I came across this amazing recipe by Sarah Cook, and gave it my own spin.

Serves 5

Ingredients

  • 250g quinoa
  • 3 large bell peppers, cut into chunks
  • 1 large courgette, sliced into ~ 5mm thick semi circles
  • 1 large red onion, cut into chunks
  • 1 vegetable stock cube (I prefer Knorr)
  • 2 tbsp olive oil
  • 1/2 tsp paprika
  • 1/2 tsp chilli flakes
  • 1/2 tsp season-all
  • 1/2 tsp black pepper
  • Juice of 1 lemon
  • 150g feta cheese, cubed
  • Parsley, chopped (optional)

Method

  1. Follow the packet instructions for cooking the quinoa, but add in the vegetable stock cube and stir. Drain once cooked and separate the grains using a fork.
  2. In a pan, heat the olive oil over a medium/high heat, then add in the chopped onion, bell peppers, courgettes, paprika, chilli flakes, season-all, and black pepper. Stir fry for 3-4 minutes until the vegetables start to soften.
  3. Once the vegetables are cooked, add them to the quinoa.
  4. Add the lemon juice and feta cheese, and stir until well combined.
  5. Serve into a bowl and top with roughly chopped parsley.
Bulgur veg and feta salad
I tried this meal with bulgur wheat as well, and it tasted just as great!

Meat-free: Week 4

Four weeks have passed since giving up meat/fish. It has been fun, but I can’t lie, that first week was a struggle. Here are some quick dives into some of my experiences so far.

Fatigue hit hard

The first week as mentioned, was a struggle. Now surprisingly, it wasn’t because I was craving any meat/fish, it was because of the lack of energy I had. When I still had time off work for the Christmas & New Year break, I could easily take an afternoon nap to rejuvenate. As soon as I was back at work however, it was a mission staying awake.

tenor

If I didn’t get up and take walks, I would have knocked out on my desk. That would have been absolutely shambolic.

Snacking increased

For these first four weeks, some of my meals felt incomplete. The cravings for savoury snacks were something else. Plantain crisps were definitely my go-to (shout out to Asiko). A couple of changes to some meals have gradually curbed these cravings.

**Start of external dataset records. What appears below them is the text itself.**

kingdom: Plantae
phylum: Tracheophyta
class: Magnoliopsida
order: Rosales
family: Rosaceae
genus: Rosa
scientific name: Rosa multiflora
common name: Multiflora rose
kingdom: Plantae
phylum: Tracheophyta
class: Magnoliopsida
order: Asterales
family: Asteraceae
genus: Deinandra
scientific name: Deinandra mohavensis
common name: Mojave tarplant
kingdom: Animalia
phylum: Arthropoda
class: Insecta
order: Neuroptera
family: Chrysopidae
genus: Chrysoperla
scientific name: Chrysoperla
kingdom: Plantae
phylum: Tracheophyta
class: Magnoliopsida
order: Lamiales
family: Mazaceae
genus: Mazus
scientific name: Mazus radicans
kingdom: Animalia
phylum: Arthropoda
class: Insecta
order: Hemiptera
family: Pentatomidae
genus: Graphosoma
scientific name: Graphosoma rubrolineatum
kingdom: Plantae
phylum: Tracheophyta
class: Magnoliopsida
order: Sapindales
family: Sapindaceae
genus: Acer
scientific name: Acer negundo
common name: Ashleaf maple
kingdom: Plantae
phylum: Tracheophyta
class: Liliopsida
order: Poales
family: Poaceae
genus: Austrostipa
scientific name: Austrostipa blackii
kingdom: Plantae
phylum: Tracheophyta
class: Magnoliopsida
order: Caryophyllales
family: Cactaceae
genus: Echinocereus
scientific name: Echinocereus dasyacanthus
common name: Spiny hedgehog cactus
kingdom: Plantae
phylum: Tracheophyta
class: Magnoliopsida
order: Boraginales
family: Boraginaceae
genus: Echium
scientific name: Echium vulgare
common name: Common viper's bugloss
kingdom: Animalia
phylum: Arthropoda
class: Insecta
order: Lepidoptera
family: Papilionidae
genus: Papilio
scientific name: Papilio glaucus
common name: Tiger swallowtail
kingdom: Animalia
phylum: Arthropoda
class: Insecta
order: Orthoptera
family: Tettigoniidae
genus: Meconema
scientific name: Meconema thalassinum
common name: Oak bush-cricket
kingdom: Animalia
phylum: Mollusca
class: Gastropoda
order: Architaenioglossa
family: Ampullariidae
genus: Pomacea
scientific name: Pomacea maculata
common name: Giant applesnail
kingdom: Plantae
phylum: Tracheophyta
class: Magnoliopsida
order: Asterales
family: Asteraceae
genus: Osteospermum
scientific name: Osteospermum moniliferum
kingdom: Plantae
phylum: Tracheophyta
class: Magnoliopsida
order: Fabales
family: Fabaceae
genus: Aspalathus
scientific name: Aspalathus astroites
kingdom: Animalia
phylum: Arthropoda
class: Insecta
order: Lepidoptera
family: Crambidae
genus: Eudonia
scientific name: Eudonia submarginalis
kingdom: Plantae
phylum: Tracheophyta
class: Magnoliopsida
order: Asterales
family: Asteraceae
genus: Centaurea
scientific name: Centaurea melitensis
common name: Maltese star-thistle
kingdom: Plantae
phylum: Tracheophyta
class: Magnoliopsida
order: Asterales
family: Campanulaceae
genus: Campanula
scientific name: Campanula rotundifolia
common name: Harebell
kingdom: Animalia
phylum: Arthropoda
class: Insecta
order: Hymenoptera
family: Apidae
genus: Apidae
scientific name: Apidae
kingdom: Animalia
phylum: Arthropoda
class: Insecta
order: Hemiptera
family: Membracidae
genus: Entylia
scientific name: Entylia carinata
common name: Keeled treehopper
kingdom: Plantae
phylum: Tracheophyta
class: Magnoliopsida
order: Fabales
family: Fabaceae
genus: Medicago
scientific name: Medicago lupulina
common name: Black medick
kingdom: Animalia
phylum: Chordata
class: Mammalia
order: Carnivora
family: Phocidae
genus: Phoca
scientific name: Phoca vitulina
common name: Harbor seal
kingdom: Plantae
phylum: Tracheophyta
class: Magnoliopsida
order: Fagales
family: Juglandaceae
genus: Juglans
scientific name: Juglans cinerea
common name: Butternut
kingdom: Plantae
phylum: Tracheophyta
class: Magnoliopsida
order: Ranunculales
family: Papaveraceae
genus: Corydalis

Lunch got a lot more interesting

Before 2018, my lunches for work weren’t very inspiring. It would either be some sort of sandwich or a boring salad. Now the challenge of having no meat forces me to be more creative with food, so that I can get the right amount of nutrients.

Pulses are key

So I don’t like many types of beans, let’s get that clear. But lentils and peas? Love them. Before scrapping meat/fish, I’d never actually tried lentils. Not only are pulses an alternative to regular ol’ rice, but they are great sources of protein, iron, and fibre.

Speaking of fibre…

I noticed that the number of bathroom breaks went up.

Need I say more?

tenor (1)

Overall, this challenge has started off quite well, despite the initial hurdles. I haven’t missed the taste of meat (yet), but we’ll see how long that lasts.

Now to conquer February.


New Year, No Meat?

I’m back after giving myself a cheeky two month break – sometimes you just have to!

2018 is going to be a crazy year: that I know for sure. My internship continues until July, followed by going to Ghana in August (speaking this into existence), and then starting my Masters in September. Let me not forget about other things like: house hunting/finding housemates, graduate applications, and learning how to learn again.

I’m getting a headache already.

Anyway, during these past few months, I’ve been getting a bit bored of meat. I haven’t been the hugest red meat eater: it was normally just chicken, turkey, and fish at home. However, if I went out for a meal, I’d try and go for something different – red meat, or some sort of crustacean.

It got to a weird point where someone would ask if I’m vegetarian because I picked up a veggie-friendly meal one too many times. Well, the answer was no. I just like my veg, you know?

Except avocados… those are horrendous, sorry.

So, as a little challenge for myself, I’m going to see how long I can give up meat and fish for – the aim is one year. This could perhaps reshape my creativity with food as well.

I’m looking forward to the challenge, and this new year will bring in more recipes, reviews, and maybe some rants.